At British Columbia Children’s Hospital (BCCH), pediatric patients with nonsyndromic craniosynostosis are admitted directly to a standard surgical ward after craniosynostosis surgery. This study’s purpose was to investigate the safety of direct ward admission and to examine the rate at which patients were transferred to the intensive care unit (ICU), the cause for the transfer, and any patient characteristics that indicate higher risk for ICU care.


The authors retrospectively reviewed medical records of pediatric patients who underwent single-suture or nonsyndromic craniosynostosis repair from 2011 to 2016 at BCCH. Destination of admission from the operating room (i.e., ward or ICU) and transfer to the ICU from the ward were evaluated. Patient characteristics and operative factors were recorded and analyzed.

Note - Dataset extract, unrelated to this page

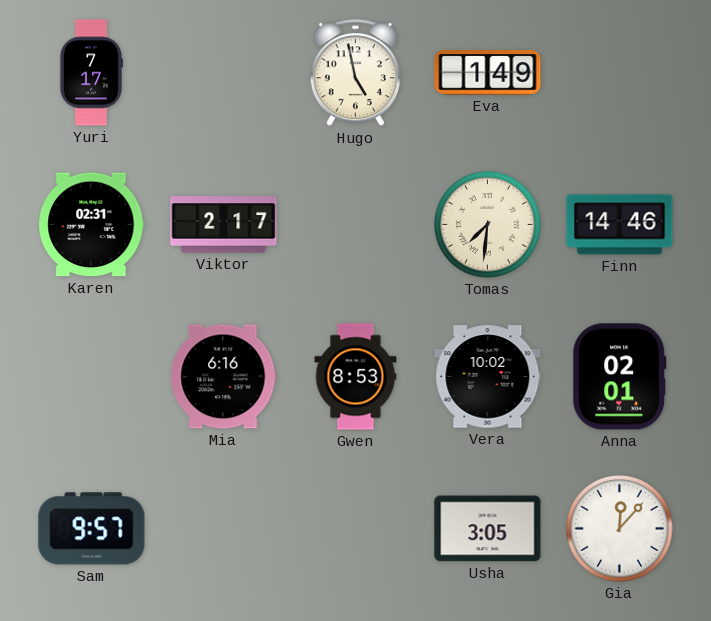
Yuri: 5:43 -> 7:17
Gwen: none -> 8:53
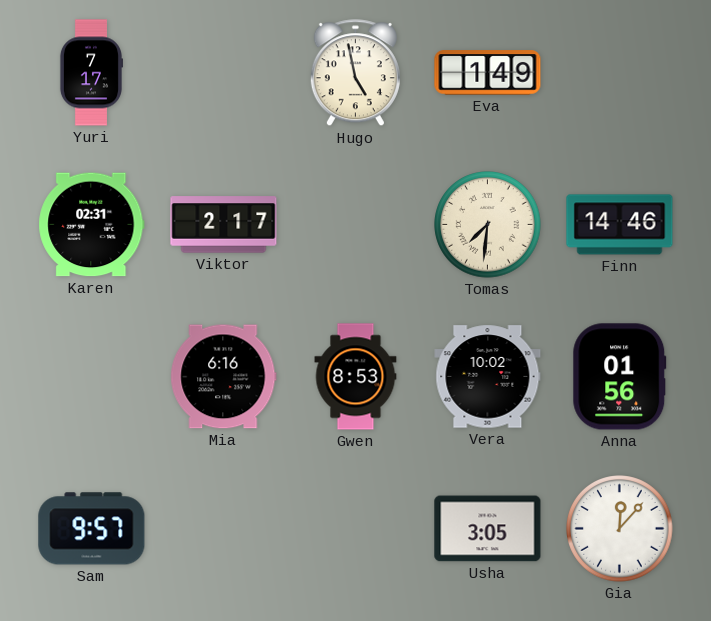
Anna: 02:01 -> 01:56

One hundred fourteen patients underwent surgery for single-suture or nonsyndromic craniosynostosis. Eighty surgeries were open procedures (cranial vault reconstruction, frontoorbital advancement, extended-strip craniectomy) and 34 were minimally invasive endoscope-assisted craniectomy (EAC). Sutures affected were sagittal in 66 cases (32 open, 34 EAC), coronal in 20 (15 unilateral, 5 bilateral), metopic in 23, and multisuture in 5. Only 5 patients who underwent open procedures (6%) were initially admitted to the ICU from the operating room; the reasons for direct admission were as follows: the suggestion of preoperative elevated intracranial pressure, pain control, older-age patients with large reconstruction sites, or a significant medical comorbidity. Overall, of the 107 patients admitted directly to the ward (75 who underwent an open surgery, 32 who underwent an EAC), none required ICU transfer.


Overall, the findings of this study suggest that patients with nonsyndromic craniosynostosis can be managed safely on the ward and do not require postoperative ICU admission. This could potentially increase cost savings and ICU resource utilization.